A new study from Public Health Sciences Division researchers found that breast cancer survivors with a history of diabetes have a two-fold increased risk of developing breast cancer in their opposite breasts. These findings—the first of their kind—showed the risk was most pronounced among women diagnosed with their first breast cancer before age 60. The study was published online July 13 in the journal Breast Cancer Research and Treatment.
Contralateral breast cancer is an outcome of considerable concern to breast cancer survivors, as they have a two to six times greater risk of developing a second primary contralateral breast cancer than women in the general population have of first developing breast cancer. Diabetes is only modestly related to breast cancer incidence and mortality, and the association seen here with contralateral breast cancer is much stronger than these relationships. No prior studies have assessed the relationship between diabetes and second breast cancers.

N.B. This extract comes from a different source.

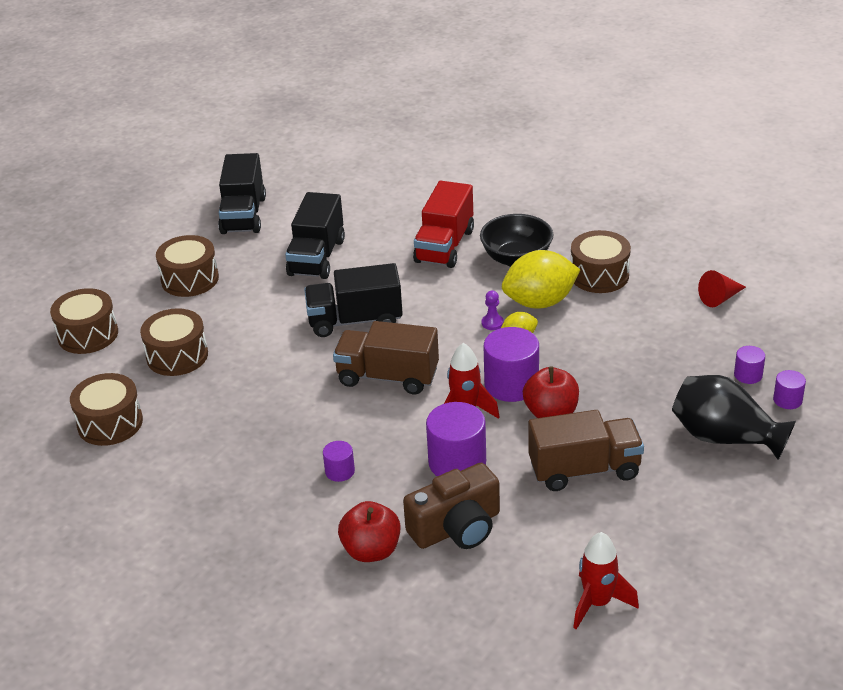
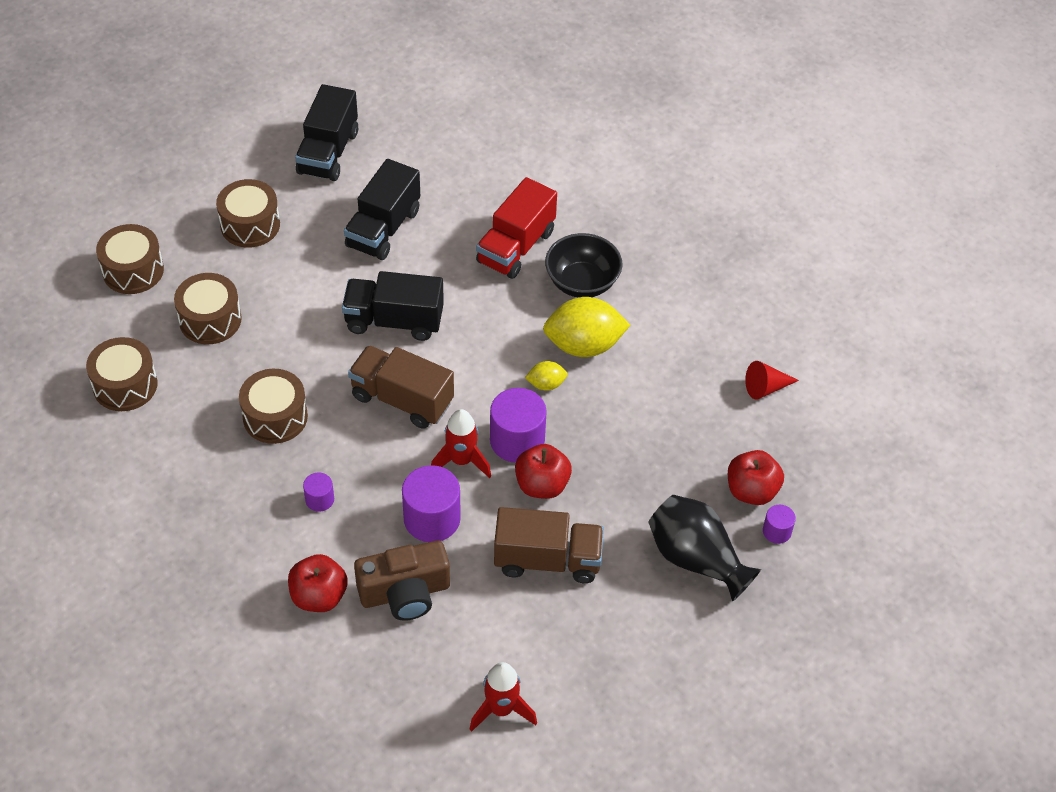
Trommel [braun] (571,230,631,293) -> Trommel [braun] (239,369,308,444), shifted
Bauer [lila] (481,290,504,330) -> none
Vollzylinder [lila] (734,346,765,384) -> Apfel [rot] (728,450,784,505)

“While adjuvant hormonal therapy can reduce contralateral breast cancer risk by 47 percent, other risk factors for contralateral breast cancer are not completely understood,” said Dr. Christopher Li, primary author of the study.
Li, along with Drs. Janet Daling, Mei-Tzu Tang and Kathi Malone, evaluated data from nearly 1,000 survivors of invasive estrogen receptor positive breast cancer.

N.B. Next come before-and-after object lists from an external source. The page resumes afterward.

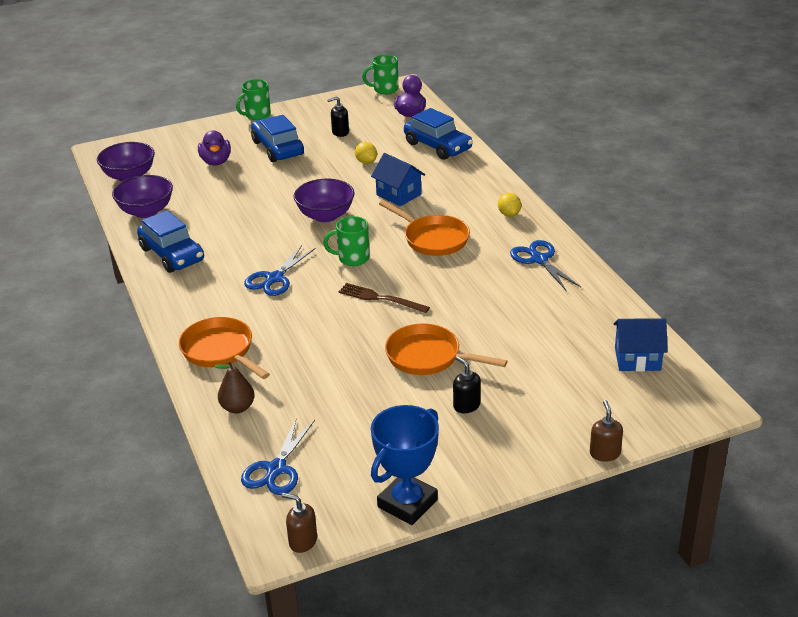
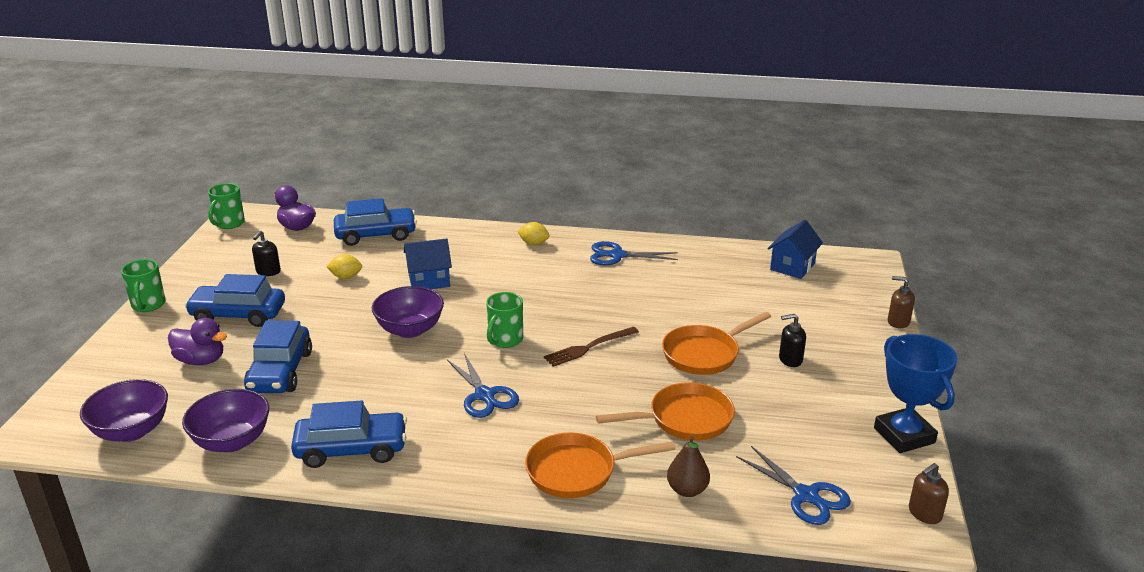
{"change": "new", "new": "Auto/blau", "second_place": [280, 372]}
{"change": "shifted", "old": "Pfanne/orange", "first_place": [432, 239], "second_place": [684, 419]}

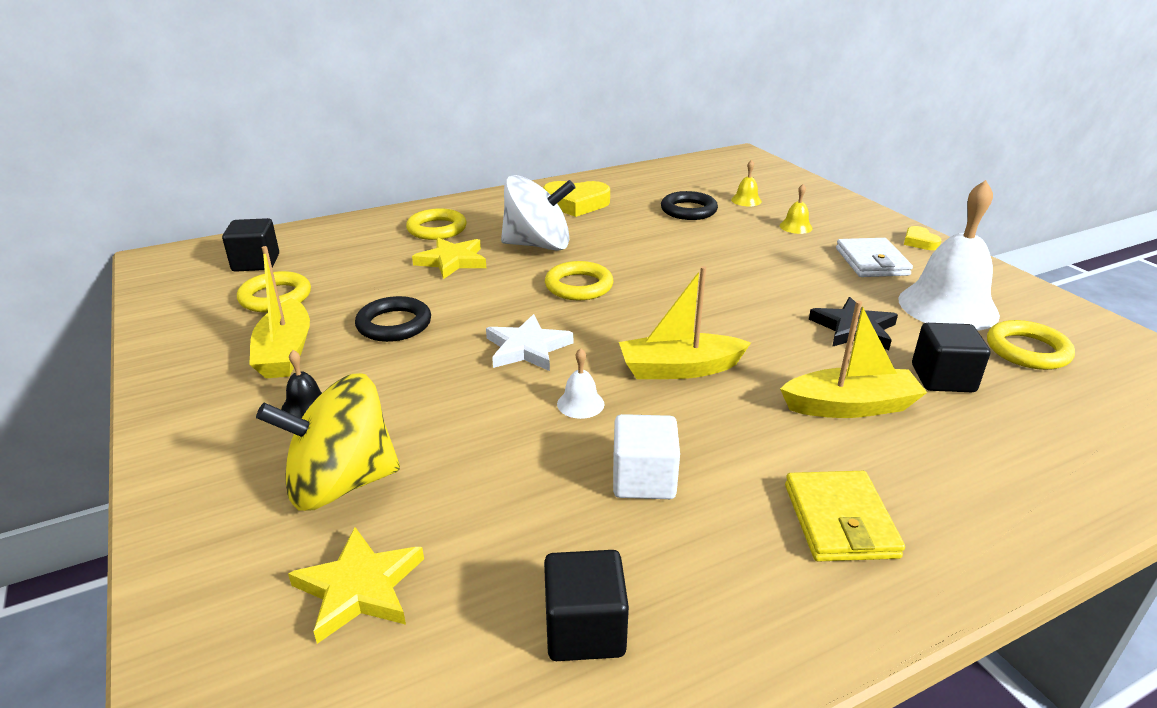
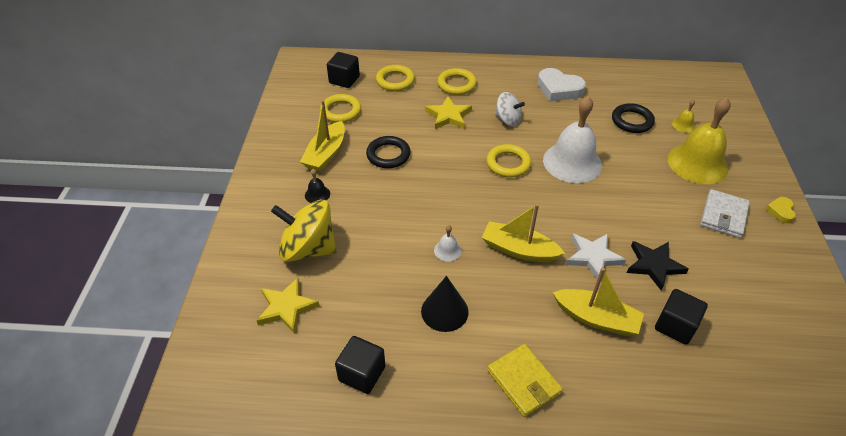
{"change": "shifted", "old": "Stern/weiß", "first_place": [527, 348], "second_place": [593, 257]}
{"change": "shifted", "old": "Glocke/weiß", "first_place": [948, 306], "second_place": [572, 162]}
{"change": "shifted", "old": "Ring/gelb", "first_place": [1027, 350], "second_place": [395, 81]}
{"change": "swapped", "old": "Kubus/weiß", "new": "Kegel/schwarz", "first_place": [643, 479], "second_place": [444, 311]}
{"change": "repainted", "old": "Herz/gelb", "new": "Herz/weiß", "first_place": [576, 204], "second_place": [559, 89]}
{"change": "rotated", "old": "Geldbörse/gelb", "first_place": [840, 520], "second_place": [523, 382], "degrees": -60}
{"change": "scaled", "old": "Kreisel/weiß", "first_place": [538, 245], "second_place": [507, 120], "factor": 0.59}
{"change": "scaled", "old": "Glocke/gelb", "first_place": [796, 227], "second_place": [697, 163], "factor": 2.41}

“Identification of risk factors for second contralateral tumors is of clinical and public health importance given the ever growing number of breast cancer survivors,” Li said. “If other studies confirm this relationship between diabetes and second breast cancers, efforts to insure that diabetic breast cancer survivors are carefully screened for cancer may be warranted.”
This research was supported by the National Cancer Institute.